**INPUT RECORDS**:

*** Block opens ***

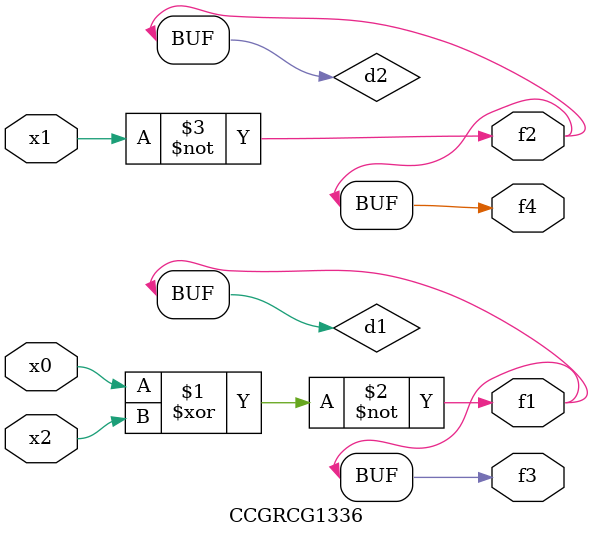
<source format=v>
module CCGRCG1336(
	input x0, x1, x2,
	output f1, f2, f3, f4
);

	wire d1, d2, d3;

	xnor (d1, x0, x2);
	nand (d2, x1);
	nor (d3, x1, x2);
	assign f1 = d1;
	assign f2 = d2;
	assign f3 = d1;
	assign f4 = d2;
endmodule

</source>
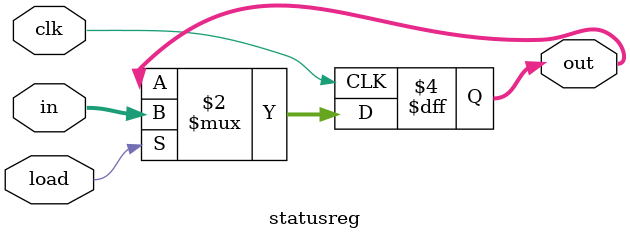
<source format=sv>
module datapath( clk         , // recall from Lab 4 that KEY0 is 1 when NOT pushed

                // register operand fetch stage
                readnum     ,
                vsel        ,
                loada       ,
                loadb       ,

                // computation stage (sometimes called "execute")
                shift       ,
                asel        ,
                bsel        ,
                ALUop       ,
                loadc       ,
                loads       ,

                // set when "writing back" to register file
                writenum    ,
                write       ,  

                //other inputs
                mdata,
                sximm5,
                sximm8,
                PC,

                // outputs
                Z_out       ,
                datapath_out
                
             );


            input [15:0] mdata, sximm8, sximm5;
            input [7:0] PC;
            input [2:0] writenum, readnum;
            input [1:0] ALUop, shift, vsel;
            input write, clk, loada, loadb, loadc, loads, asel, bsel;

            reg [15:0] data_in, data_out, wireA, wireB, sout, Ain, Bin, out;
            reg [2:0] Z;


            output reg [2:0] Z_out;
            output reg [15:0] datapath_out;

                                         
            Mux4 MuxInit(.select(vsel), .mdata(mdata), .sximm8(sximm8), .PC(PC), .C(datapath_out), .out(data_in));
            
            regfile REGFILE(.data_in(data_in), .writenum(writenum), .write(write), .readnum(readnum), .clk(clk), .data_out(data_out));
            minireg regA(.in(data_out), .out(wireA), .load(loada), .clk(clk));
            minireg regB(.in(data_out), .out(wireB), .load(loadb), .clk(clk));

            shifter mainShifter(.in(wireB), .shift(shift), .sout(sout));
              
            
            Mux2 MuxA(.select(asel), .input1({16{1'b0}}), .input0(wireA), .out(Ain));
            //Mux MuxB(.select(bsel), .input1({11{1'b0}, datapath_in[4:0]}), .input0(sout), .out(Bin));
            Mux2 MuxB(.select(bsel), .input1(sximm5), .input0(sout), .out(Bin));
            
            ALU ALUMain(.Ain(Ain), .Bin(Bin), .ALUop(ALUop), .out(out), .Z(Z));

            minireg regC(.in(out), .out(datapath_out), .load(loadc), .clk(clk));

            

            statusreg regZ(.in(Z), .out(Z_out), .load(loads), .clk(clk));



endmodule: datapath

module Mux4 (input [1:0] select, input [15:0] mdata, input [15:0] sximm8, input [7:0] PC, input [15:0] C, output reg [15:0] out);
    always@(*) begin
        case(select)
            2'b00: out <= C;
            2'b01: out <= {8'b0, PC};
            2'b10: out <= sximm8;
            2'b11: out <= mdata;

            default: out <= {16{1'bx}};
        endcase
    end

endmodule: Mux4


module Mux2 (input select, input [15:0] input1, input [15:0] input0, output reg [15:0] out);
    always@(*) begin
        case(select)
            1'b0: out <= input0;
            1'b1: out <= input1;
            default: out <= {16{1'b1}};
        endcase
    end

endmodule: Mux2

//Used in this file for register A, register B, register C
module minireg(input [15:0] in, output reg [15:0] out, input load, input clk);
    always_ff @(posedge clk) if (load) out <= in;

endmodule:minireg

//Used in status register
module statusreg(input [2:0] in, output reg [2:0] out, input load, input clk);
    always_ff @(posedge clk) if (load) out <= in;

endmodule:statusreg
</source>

*** Block closes ***

**WHAT TO PRODUCE**: Find the string "mdata" in the material above. Then copy each line that has it.

**WRITTEN SOLUTION**:
                mdata,
            input [15:0] mdata, sximm8, sximm5;
            Mux4 MuxInit(.select(vsel), .mdata(mdata), .sximm8(sximm8), .PC(PC), .C(datapath_out), .out(data_in));
module Mux4 (input [1:0] select, input [15:0] mdata, input [15:0] sximm8, input [7:0] PC, input [15:0] C, output reg [15:0] out);
            2'b11: out <= mdata;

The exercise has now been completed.